Wednesday, 20 May 2009

Eleanor The Secret Queen, by John Ashdown-Hill

As a great fan of John Ashdown-Hill's series of articles on and around the subject of Eleanor Talbot that have appeared in sundry Ricardians over the past few years I have been looking forward to reading this book with huge anticipation. However, I may have expected a little too much, as there's not much here that was not covered in the said articles.

This is absolutely not to downplay Ashdown-Hill's scholarship in putting this work together, for that has been formidable, and it is extremely useful to have all the information about Eleanor collected in one place. She has been badly neglected by historians, and those that have deigned to write about her have made fundamental mistakes, one even claiming that she was not a daughter of the Earl of Shrewsbury!

Sadly, the bottom line is that it is impossible to prove beyond a reasonable doubt that an irregular marriage took place between Eleanor and Edward IV. (This is not to say that it did not, just that it can't be proved.) Geoffrey Richardson used to say that in matters surrounding Richard III one had to sometimes take 'a leap of faith.' I rather think John Ashdown-Hill has taken such a leap. I happen to agree with his conclusion, but it has to be said that the case is not rock solid.

To balance this, the case for the marriage has often been far too lightly dismissed.

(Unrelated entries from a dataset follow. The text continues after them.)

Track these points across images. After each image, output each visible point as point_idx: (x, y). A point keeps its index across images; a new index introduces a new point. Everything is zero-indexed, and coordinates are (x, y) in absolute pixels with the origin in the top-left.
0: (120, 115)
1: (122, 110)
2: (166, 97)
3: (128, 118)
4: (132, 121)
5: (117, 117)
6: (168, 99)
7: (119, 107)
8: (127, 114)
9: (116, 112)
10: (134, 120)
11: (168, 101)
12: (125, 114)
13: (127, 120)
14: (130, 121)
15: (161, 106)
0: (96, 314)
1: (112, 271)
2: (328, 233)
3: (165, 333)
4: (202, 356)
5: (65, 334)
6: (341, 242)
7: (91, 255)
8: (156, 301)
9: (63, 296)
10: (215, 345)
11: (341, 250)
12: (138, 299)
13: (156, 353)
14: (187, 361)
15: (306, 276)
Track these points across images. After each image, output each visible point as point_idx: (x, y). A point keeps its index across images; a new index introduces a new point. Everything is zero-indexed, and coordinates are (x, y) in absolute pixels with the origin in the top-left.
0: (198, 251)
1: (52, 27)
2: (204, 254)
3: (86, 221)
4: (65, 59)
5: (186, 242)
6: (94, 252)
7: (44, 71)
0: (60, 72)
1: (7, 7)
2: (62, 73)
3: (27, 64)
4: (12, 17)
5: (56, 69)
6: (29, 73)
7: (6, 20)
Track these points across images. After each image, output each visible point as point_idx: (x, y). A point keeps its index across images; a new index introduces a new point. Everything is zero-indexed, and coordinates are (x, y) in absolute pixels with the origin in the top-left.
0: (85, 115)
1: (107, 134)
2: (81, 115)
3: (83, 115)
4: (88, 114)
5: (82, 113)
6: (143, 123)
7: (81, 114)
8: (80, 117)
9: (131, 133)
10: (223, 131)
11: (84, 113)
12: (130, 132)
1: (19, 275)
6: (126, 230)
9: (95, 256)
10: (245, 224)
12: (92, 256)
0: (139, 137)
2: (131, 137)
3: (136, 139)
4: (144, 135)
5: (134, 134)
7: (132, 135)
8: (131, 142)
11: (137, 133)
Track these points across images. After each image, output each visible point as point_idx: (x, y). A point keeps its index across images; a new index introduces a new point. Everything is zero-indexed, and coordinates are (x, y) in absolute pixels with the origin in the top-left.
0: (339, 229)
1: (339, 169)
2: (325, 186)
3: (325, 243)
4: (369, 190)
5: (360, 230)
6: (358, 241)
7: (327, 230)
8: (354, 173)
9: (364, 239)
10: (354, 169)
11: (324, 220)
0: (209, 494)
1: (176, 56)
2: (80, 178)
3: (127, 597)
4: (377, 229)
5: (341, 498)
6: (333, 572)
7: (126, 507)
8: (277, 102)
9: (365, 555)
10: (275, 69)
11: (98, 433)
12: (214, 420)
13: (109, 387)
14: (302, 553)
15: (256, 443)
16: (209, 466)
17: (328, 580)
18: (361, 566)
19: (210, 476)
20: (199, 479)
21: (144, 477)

If Gairdner, the formidable Victorian historian - no friend of Richard III! - felt there was reasonable evidence of the truth of the story, then I feel we should at least accept the possibility that it happened that way. One very interesting point raised by Ashdown-Hill is that had Edward IV married Elizabeth Woodville in a regular ceremony - which of course he did not - then the onus would have been on Eleanor to protest at the church in time-honoured fashion. Her failure to do so would have put her and Edward at fault, not Elizabeth, and Elizabeth's children would have been deemed legitimate. (As an aside, they would also have been entitled to inherit land under English law.)

So it sort of begs the question doesn't it? Why the hell did Edward marry Elizabeth in an irregular ceremony? What on earth did he think he was doing? Surely he was not that afraid of Warwick, was he?

If you want to know more about Lady Eleanor Talbot this account cannot be bettered, as it contains everything that is known about her. It also poses some interesting questions - such as how Eleanor came by certain lands that can only have been given her by Edward IV. However, if you are a determined cynic about her marriage to the King, the book will probably not be enough to budge you, though it may give you some food for thought.

The book itself, by the way, is beautifully produced and on the back cover is an artist's impression of Eleanor. Apparently this was partly based on a skull discovered in Norwich which may be hers - or equally may not be.

3 comments:

Amy @ Passages to the Past said...

Thanks for the write-up...just added it to my wishlist!

trish wilson said...

Case not rock solid? I'd say so. This story has more holes in it than a slice of Emmenthal cheese!

Beware your idol. Ever heard of the adage 'feet of clay'?

Not to be confused with Feet of Fines and some fascinating information about Ralph Botiller aka Butler/Boteler

phoenixwoman said...

Notice that "Trish" didn't provide any evidence to back up her assertion. Typical troll, she is.